The intent for the idle is something for each animation where the boss attacks to smoothly transition to and from so the movements are smooth during the boss fight. The reference used for the idle was the Squizzard boss from Super Mario Galaxy 2 (1:35 to 1:39):

I wanted the boss to look like its breathing by giving its arms subtle up and down movements along with the head similar to Squizzard’s idle, and I like how the idle animation came out.

The swipe and alt swipe animations are shown below:

The idea for the swipe and alt swipe is to have two different versions of a swipe attack the boss could do for variation, which would keep the player on their toes since the boss could either do one swipe or two and the player has to pay attention to the visual cues of the arms raising in anticipation. The reference I used was from the enemies which have a sword and shield from Spyro: Reignited Trilogy since the swiping of the sword is similar to how I wanted the boss’s arms to swipe (1:19 to 1:22):

I love both swipe attacks and the way the anticipation is shown before the hands come down in the swiping motion since it gives the player enough time to react before the arms come down.

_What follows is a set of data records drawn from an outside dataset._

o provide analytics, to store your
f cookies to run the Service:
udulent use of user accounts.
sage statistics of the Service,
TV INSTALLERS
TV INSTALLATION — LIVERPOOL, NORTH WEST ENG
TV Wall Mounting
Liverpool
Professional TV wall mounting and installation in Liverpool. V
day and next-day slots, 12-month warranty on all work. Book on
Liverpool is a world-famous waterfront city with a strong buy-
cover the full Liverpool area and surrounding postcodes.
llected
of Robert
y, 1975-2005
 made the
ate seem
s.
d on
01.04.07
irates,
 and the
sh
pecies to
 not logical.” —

The eye beam animation is shown below:

The idea is to replace the swipe and alt swipe attacks for phase 2 with the eye beam attack and the planned hand thump attack since phase 2 attacks would deal more damage to the player due to the boss being angrier at having its health so low from the player attacking it. This was something I couldn’t actually find an exact reference for, the closest thing was Robo Patrick shooting projectiles from his mouth as he leans his head forward (2:48 to 2:56):

The eye beam attack turned out quite well. Although the actual beam itself isn’t there since it’ll be a particle effect in Unreal Engine, the movement still conveys what the actual attack is.

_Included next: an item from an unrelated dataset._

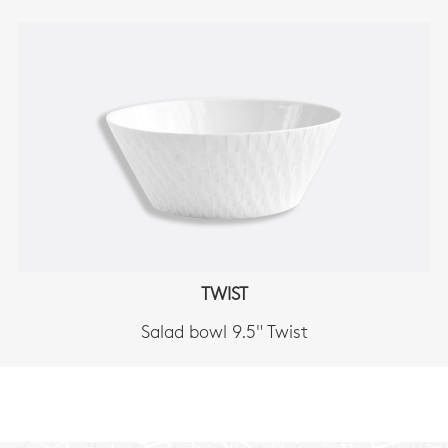
TWIST
Salad bowl 9.5" Twist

The boss’s first appearance animation is shown below:

The idea is to have it for a cutscene similar to the night world transition Holly made when the player first enters the night world where the boss comes out from under the fountain, looks around and spots the player, then raises its hands in a roar before the boss battle actually starts. The reference I used was once again the Squizzard boss fight from Super Mario Galaxy 2 (1:30 to 1:35):

This reference shows Squizzard coming up from the ground with its arms raised before shaking its head and attacking the player, which is something similar to what I did where instead of my boss shaking its head, it looks around a bit. I enjoy the way I made the head look like it’s stretching when it first comes up before squashing when it lands before going back to the original position, and the way it looks like the boss is confused where the player is until it sees them.